## Listed records

--------------------

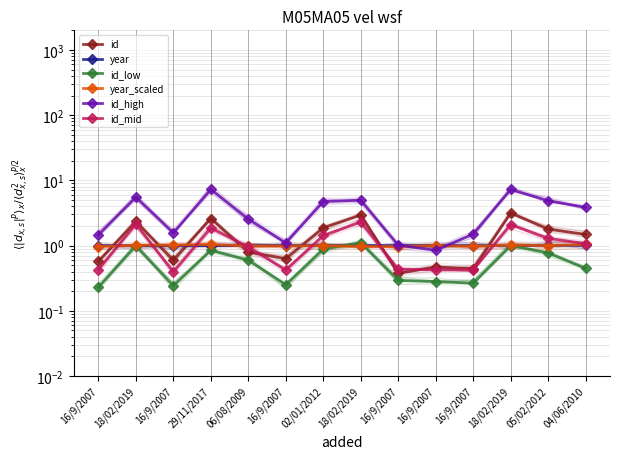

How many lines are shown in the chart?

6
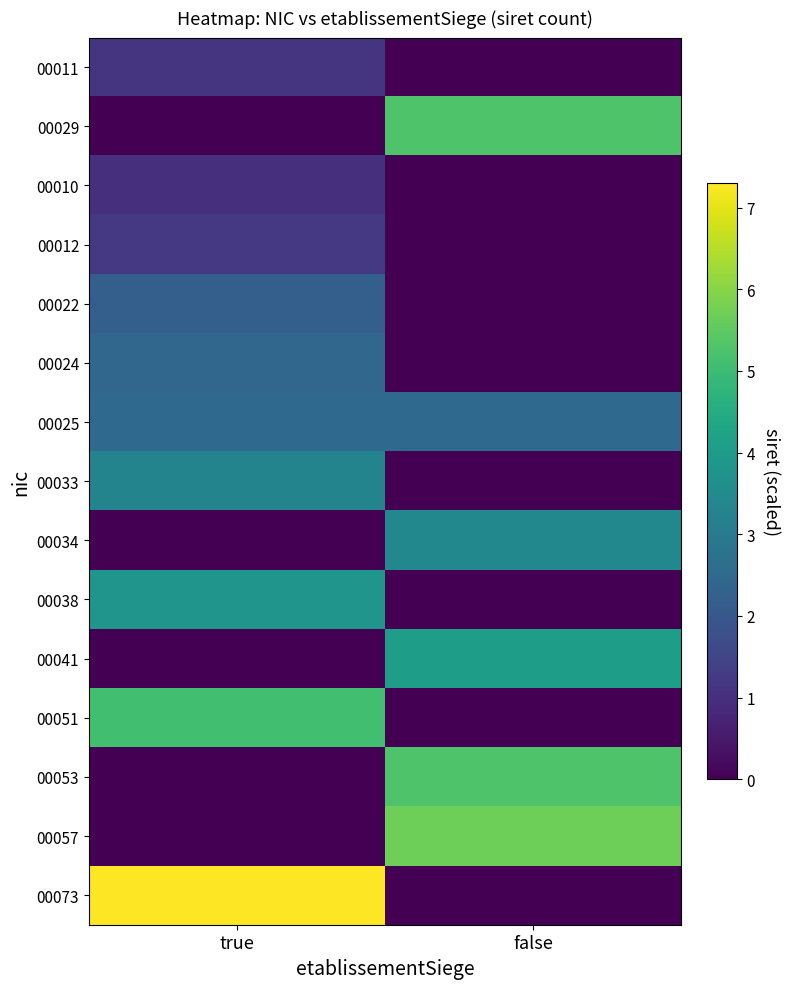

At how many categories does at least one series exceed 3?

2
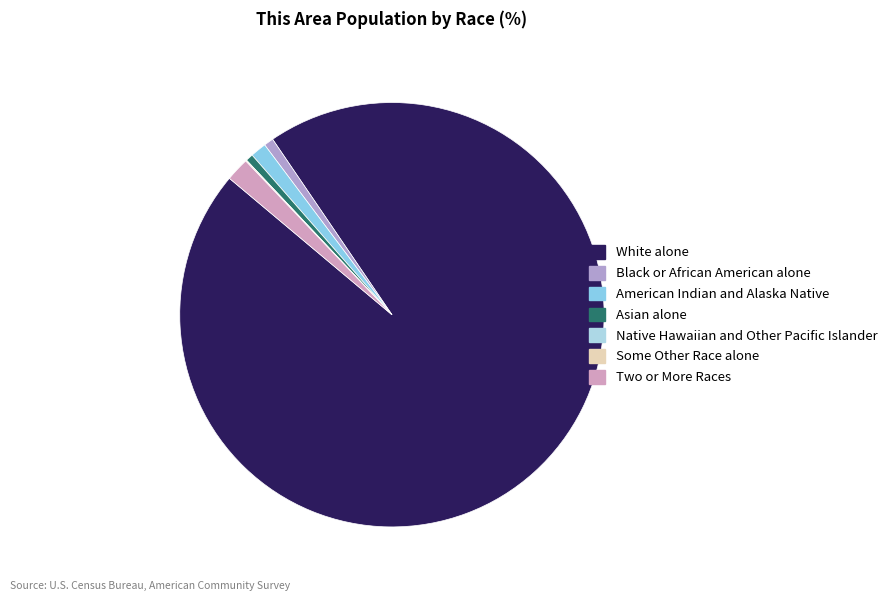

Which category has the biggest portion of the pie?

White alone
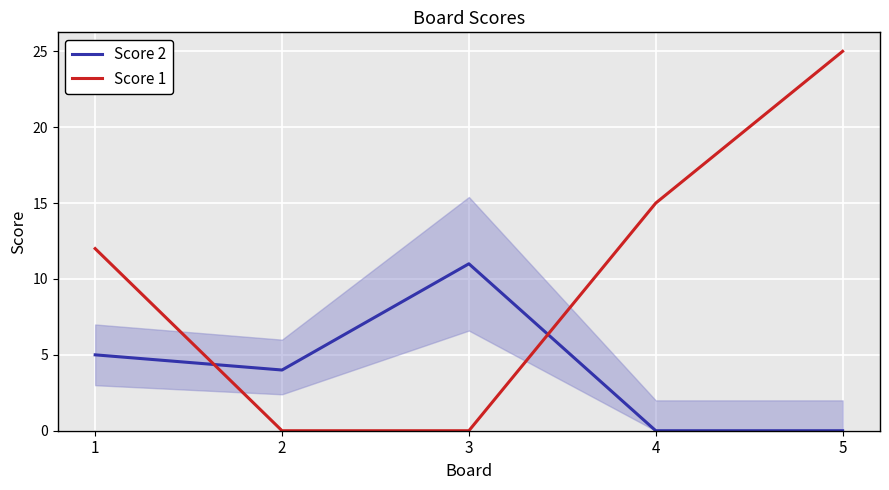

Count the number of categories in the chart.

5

--------------------

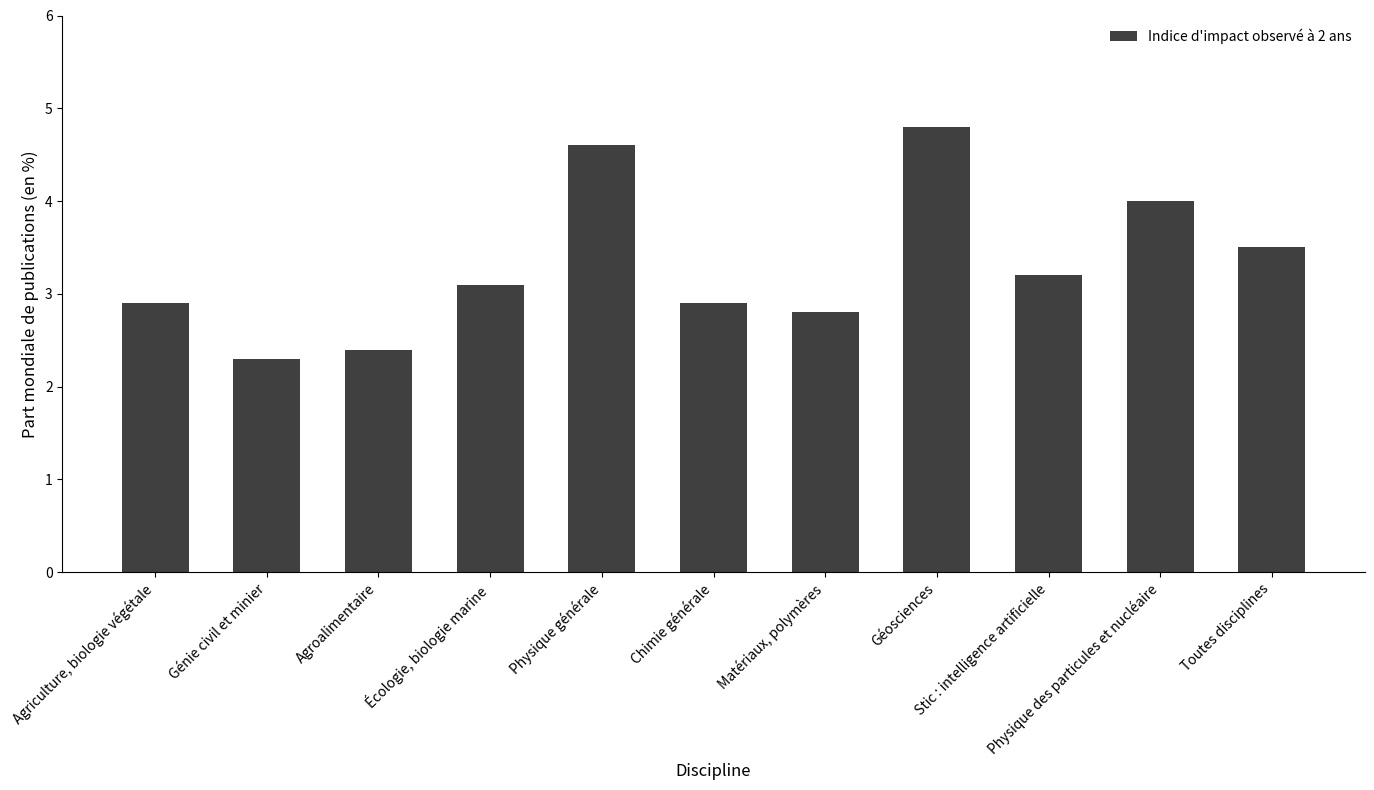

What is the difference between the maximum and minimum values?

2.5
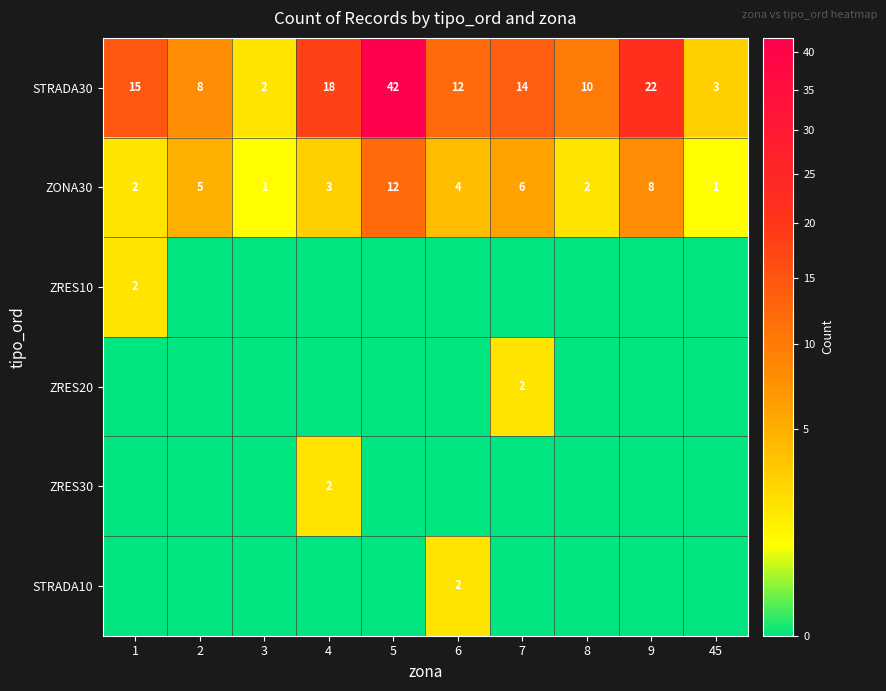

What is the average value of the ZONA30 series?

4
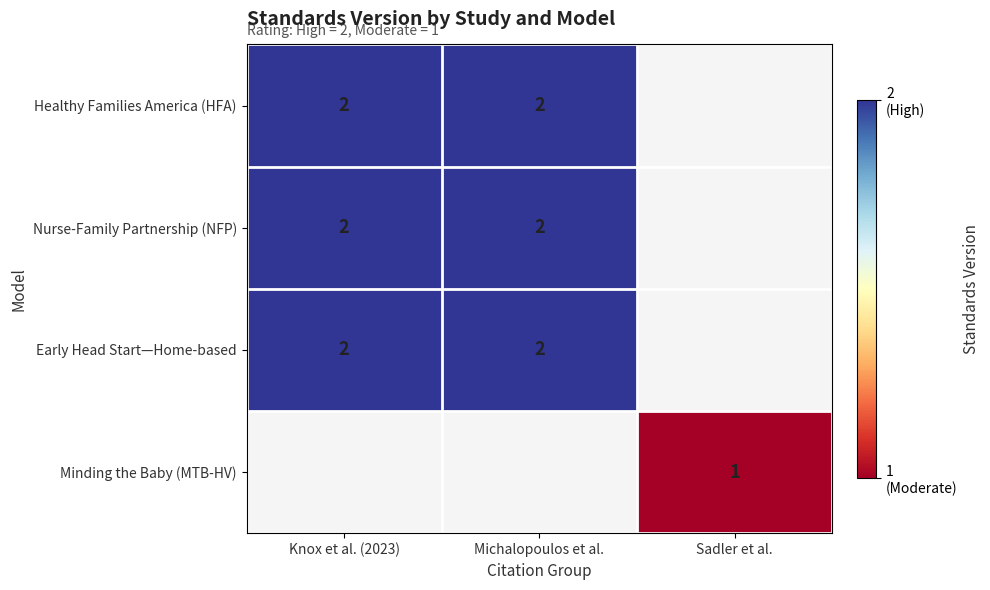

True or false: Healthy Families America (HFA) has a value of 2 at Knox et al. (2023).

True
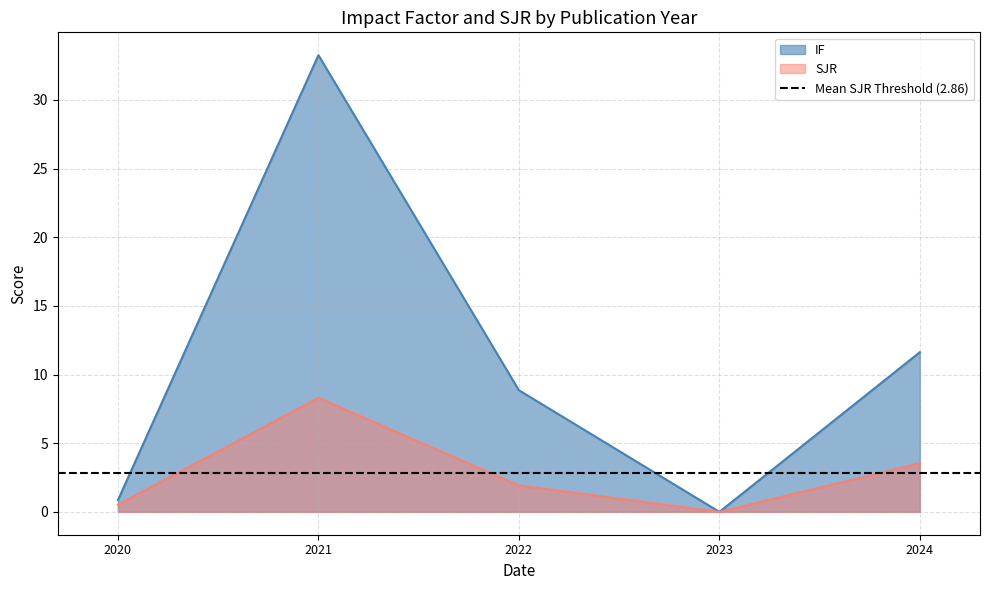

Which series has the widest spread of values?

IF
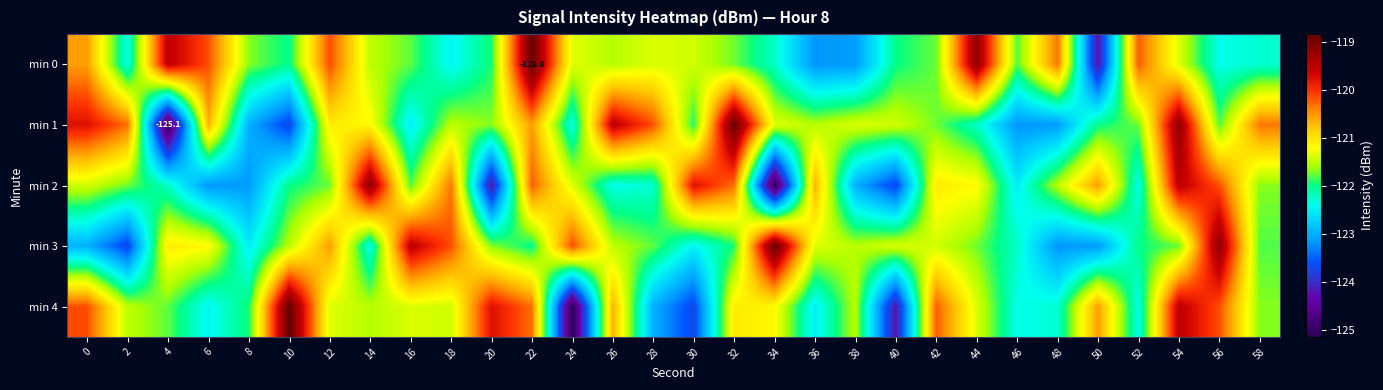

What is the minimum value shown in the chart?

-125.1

--------------------

## Work item
Please tally the lines in the data above that contain the string "chart" and reply with that number alone.

## Response to this task
3